Quantitative Trading Trends
On average 80% of the daily traders across the US are done by algorithmic trading and machines. Though the volume of automated trading can change based on the volatility in the market. According to J.P. Morgan, fundamental discretionary traders are accounted for only 10% of trading volume in stocks.

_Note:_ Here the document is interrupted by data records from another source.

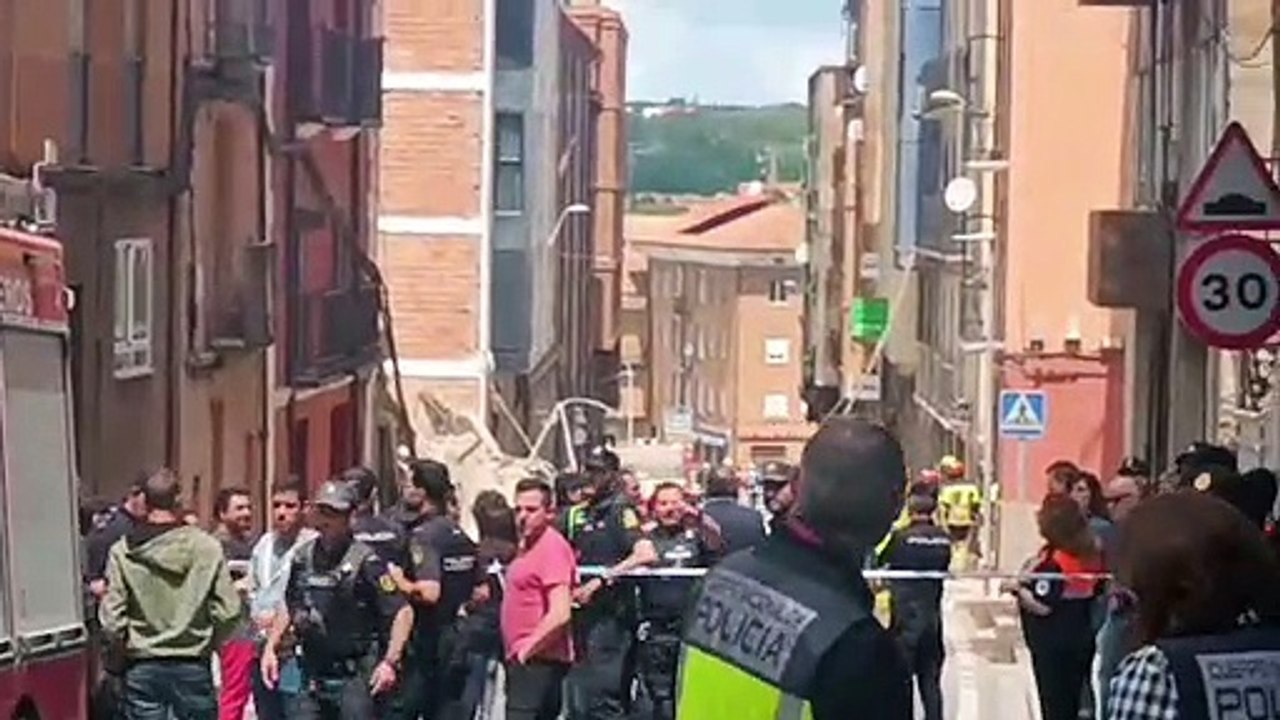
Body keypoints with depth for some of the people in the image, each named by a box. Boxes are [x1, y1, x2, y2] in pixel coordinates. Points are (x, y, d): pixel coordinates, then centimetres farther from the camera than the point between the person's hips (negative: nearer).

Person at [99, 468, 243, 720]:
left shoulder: (122, 552, -8)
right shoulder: (207, 547, -7)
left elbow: (112, 619, -10)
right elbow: (228, 612, -8)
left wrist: (129, 646, 9)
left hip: (142, 668, 0)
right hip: (193, 666, 0)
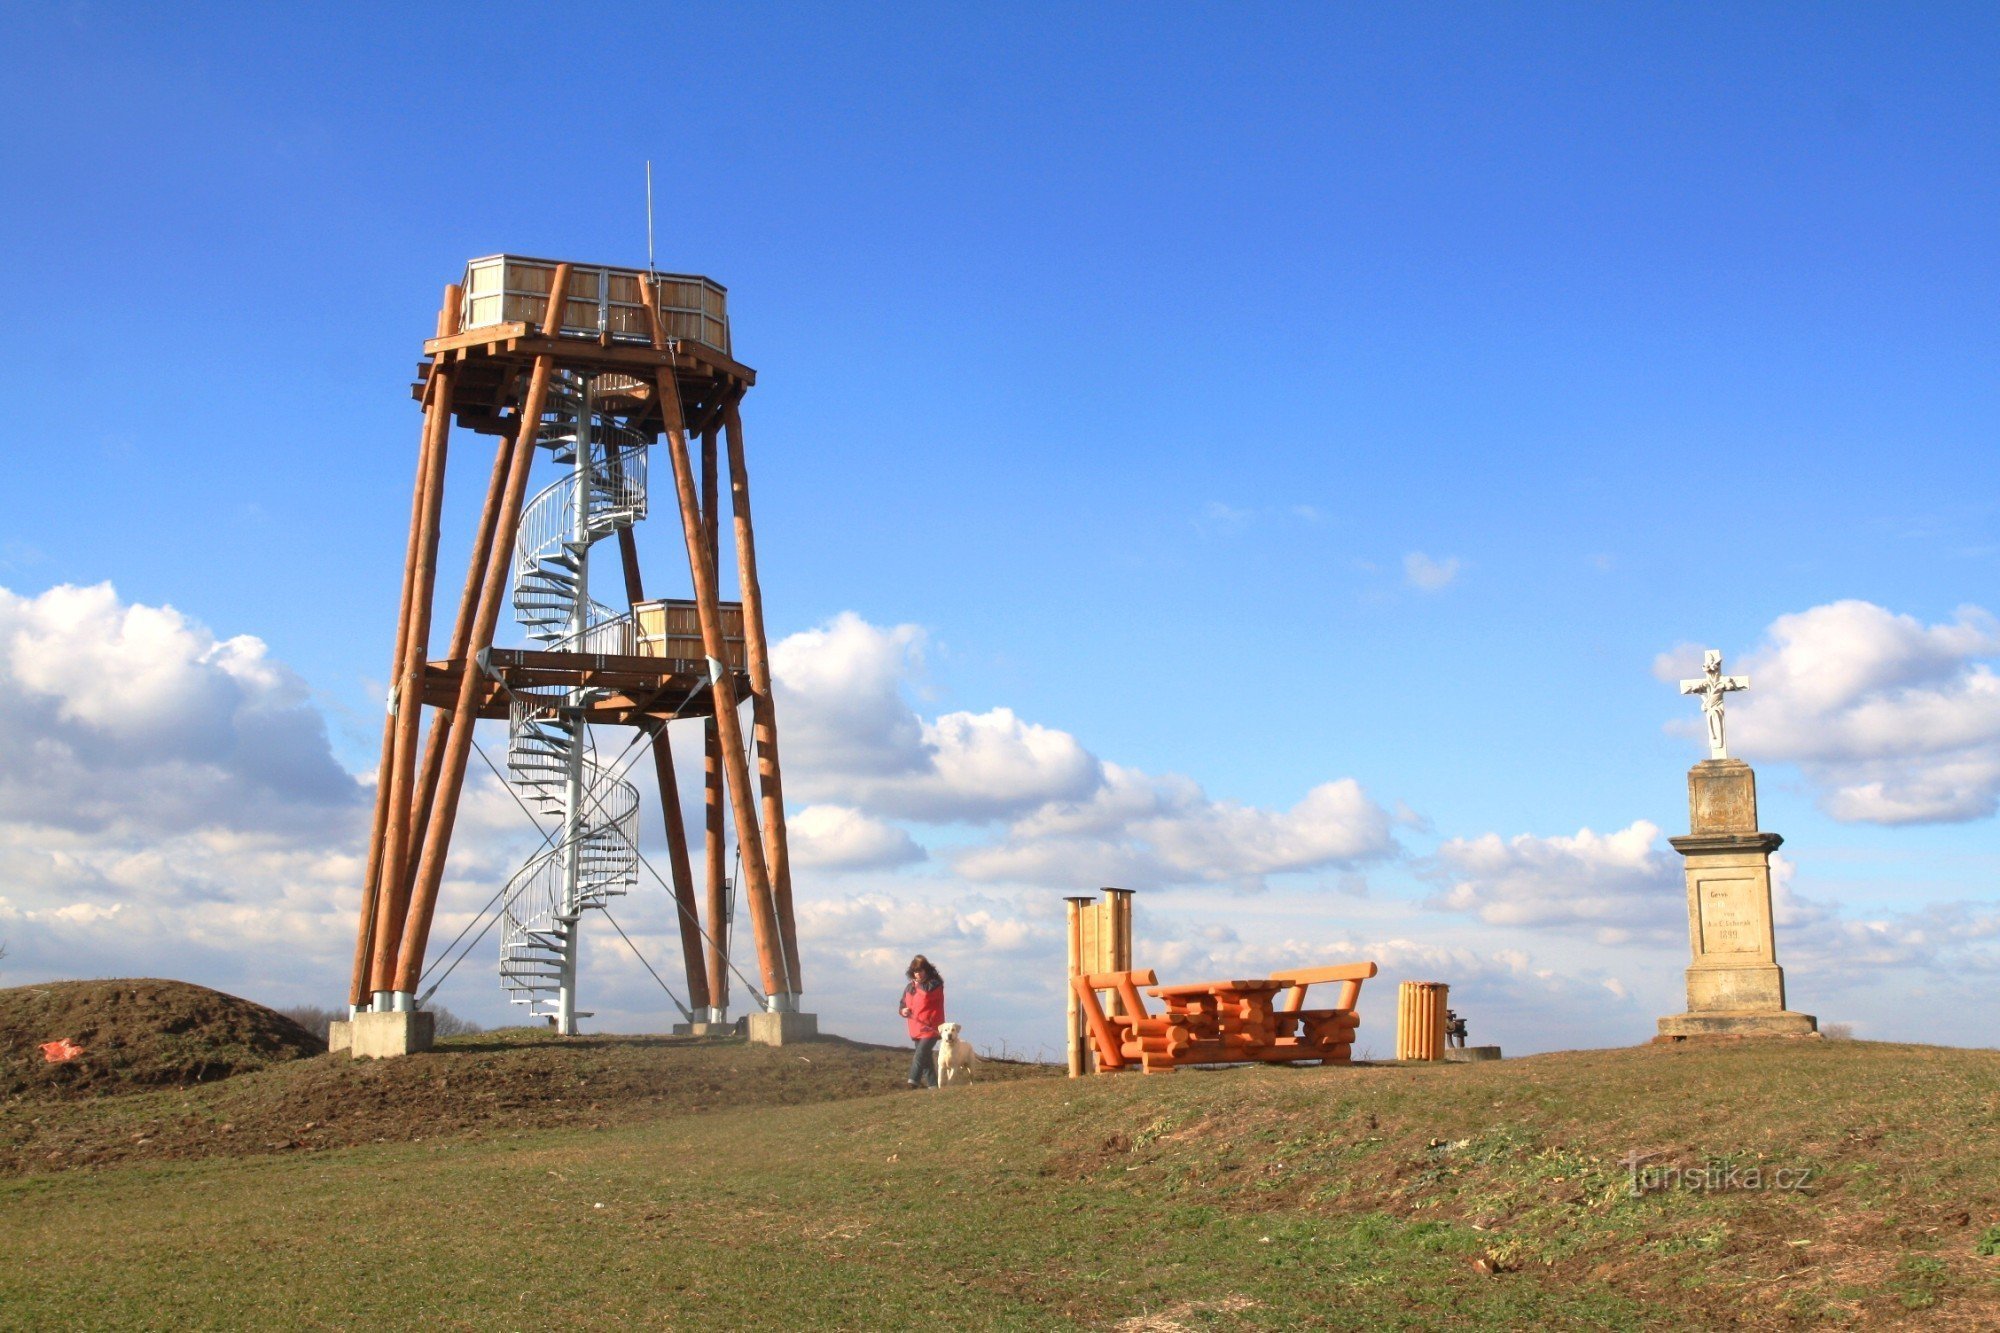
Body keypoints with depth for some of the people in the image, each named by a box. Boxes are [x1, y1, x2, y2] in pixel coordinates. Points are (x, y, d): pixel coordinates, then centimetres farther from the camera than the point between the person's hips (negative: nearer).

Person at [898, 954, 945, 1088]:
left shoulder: (935, 983, -4)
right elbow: (902, 1005, 22)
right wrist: (903, 1010, -3)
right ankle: (932, 1084, 17)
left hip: (930, 1028, -7)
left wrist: (919, 984, -6)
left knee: (921, 1054, -23)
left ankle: (914, 1080, -33)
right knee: (926, 1057, 11)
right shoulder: (909, 987, 14)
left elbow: (929, 993, -26)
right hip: (916, 1029, 7)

This is the traditional way of checking the companies business performance and their outlook before deciding whether to buy or sell a position.
The growth in the number of algorithmic trading since last year comes close to 47% and there is 41% growth in the number of users executing their trades algorithmically. Mobile also plays an important role in the tools provided there is around 54% growth in trading FX algorithmically using mobile devices.
New technologies, Artificial Intelligence, Machine Learning, Blockchain
According to another J.P. Morgan research, Artificial Intelligence and Machine learning are predicted to be the most influential for shaping the future of trading. Based on this analysis Artificial Intelligence and Machine Learning will influence the future of trading by 57% and 61% in the next three years.
Interestingly this report states that Natural Language Processing alone will count to 5% of the change in the next 12 months and up to 9% in the next three years.
J.P. Morgan’s report shows that around 68% of the traders believe that Artificial Intelligence and Machine Learning provide deep data analytics. Around 62% believe that Artificial Intelligence and Machine Learning optimize trade execution and 49% of traders believe that Artificial Intelligence and Machine Learning represents an opportunity to hone their trading decisions.
The same report indicates that Blockchain within the next 12 months will influence the trading up to 9% and 19% within the next three years. Within the same report, the usage of mobile trading applications is to influence the trading market up to 28% within the next 12 months and 11% within the next 3 years.
Morgan Stanley estimated in 2017 that algorithmic strategies have grown at 15% per year over the past six years and control about $1.5 trillion between hedge funds, mutual funds, and smart beta ETFs. Other reports suggest the quantitative hedge fund industry was about to exceed $1 trillion AUM, nearly doubling its size since 2010 amid outflows from traditional hedge funds. In contrast, total hedge fund industry capital hit $3.21 trillion according to the latest global Hedge Fund Research report.